In the entries below, find every line with "cookies" and copy it.

----------

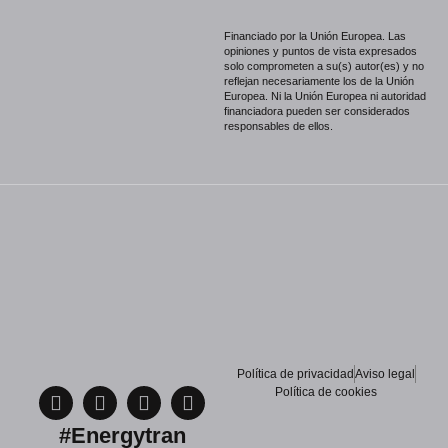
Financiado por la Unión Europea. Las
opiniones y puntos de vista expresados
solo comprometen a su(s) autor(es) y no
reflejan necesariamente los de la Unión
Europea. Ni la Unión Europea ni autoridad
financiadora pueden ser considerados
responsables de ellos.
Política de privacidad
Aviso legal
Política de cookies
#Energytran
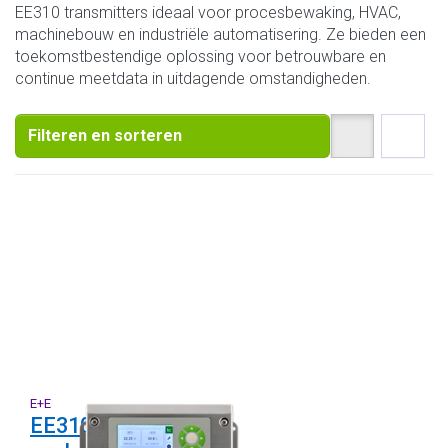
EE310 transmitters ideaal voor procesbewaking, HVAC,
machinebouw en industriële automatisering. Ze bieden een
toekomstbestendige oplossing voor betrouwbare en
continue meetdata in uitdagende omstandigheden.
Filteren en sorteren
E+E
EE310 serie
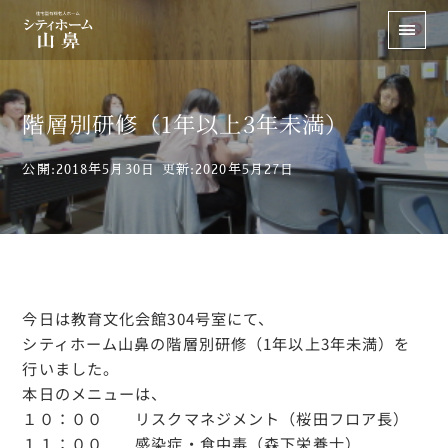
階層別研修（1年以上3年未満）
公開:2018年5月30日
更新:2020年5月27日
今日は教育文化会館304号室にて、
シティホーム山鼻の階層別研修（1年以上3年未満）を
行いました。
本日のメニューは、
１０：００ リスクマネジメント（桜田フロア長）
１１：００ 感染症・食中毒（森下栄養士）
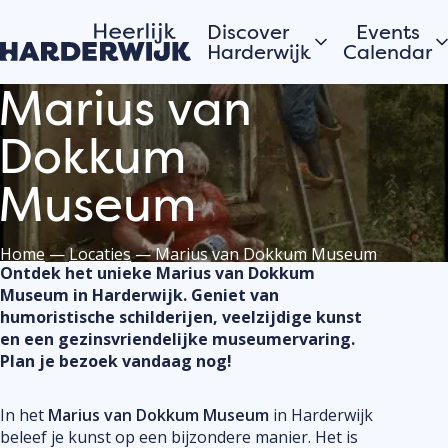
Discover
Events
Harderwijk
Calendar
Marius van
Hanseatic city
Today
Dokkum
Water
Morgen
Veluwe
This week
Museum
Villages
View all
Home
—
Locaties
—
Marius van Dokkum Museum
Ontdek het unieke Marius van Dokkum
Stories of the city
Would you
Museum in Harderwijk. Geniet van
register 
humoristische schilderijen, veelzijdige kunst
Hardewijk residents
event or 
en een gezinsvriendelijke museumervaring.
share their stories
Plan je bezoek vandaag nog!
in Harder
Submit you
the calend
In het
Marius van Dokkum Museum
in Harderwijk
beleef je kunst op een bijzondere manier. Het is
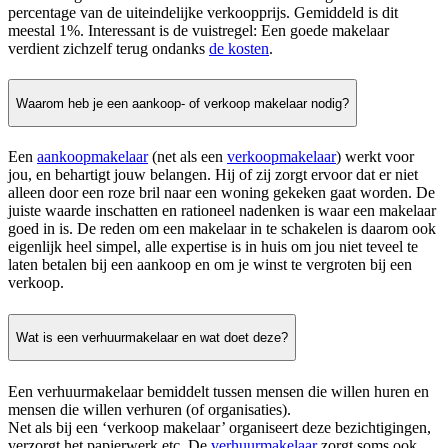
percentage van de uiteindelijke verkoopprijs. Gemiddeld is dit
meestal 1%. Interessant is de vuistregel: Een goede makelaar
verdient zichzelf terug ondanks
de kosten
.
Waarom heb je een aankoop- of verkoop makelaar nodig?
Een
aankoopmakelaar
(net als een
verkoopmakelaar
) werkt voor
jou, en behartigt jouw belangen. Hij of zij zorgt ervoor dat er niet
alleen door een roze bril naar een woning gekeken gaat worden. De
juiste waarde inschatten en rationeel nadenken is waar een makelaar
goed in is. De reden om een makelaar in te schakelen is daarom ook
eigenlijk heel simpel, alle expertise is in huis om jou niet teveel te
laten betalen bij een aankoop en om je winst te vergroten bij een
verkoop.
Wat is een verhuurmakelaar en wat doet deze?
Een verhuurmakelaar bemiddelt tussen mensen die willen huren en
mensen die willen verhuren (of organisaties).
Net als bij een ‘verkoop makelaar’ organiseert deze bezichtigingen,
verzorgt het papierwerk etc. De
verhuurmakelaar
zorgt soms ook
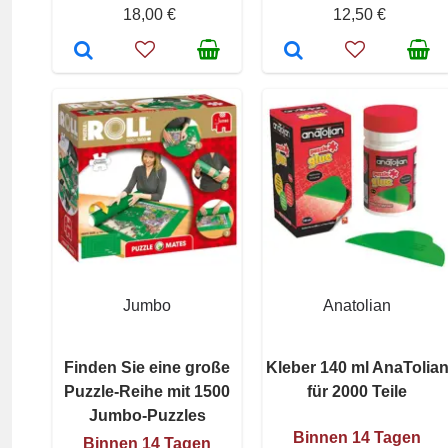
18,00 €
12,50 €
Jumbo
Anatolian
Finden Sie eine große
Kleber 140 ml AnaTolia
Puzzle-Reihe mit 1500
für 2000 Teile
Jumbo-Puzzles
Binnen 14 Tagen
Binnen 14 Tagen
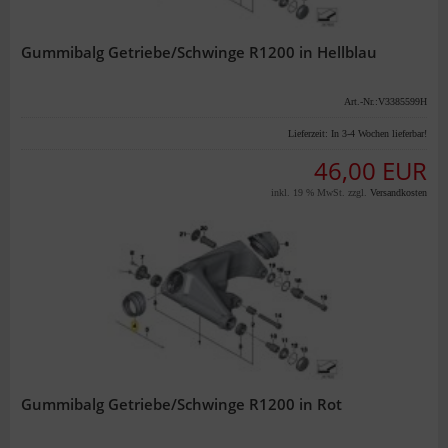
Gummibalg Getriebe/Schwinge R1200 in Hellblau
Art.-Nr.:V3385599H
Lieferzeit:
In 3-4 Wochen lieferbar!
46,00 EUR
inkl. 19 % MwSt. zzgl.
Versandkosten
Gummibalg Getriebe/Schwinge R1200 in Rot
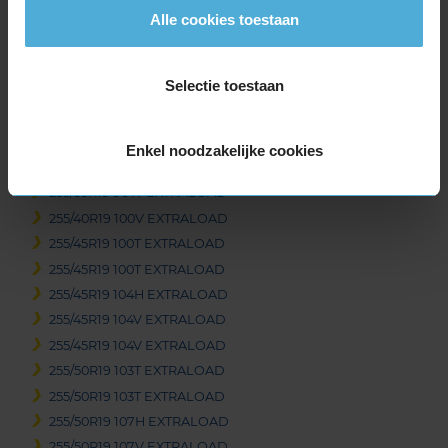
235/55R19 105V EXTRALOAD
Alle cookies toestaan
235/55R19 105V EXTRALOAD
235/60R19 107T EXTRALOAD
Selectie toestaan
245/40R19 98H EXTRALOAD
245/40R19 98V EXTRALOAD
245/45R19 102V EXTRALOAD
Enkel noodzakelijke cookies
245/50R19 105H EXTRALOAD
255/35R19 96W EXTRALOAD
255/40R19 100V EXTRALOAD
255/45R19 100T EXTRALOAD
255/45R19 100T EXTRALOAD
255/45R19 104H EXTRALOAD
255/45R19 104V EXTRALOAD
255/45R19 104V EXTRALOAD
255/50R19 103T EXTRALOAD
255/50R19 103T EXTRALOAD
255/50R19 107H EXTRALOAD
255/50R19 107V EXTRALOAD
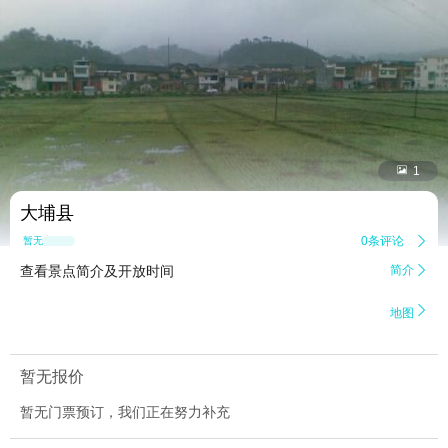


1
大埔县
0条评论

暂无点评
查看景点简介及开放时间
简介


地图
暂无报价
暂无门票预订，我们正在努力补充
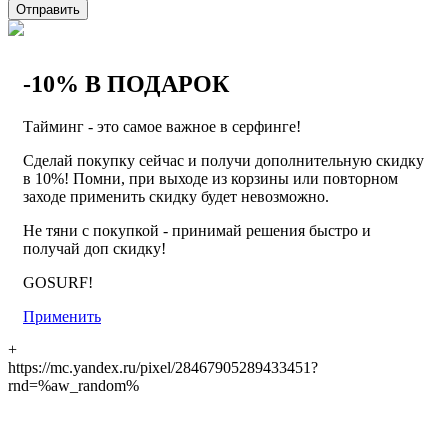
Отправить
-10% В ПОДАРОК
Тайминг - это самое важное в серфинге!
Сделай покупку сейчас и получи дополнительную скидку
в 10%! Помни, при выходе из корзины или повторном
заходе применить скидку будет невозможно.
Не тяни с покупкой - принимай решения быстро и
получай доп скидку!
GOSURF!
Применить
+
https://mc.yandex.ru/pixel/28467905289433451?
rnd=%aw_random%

----------

- [Answer box]
Política de cookies
Alle cookies toestaan
Enkel noodzakelijke cookies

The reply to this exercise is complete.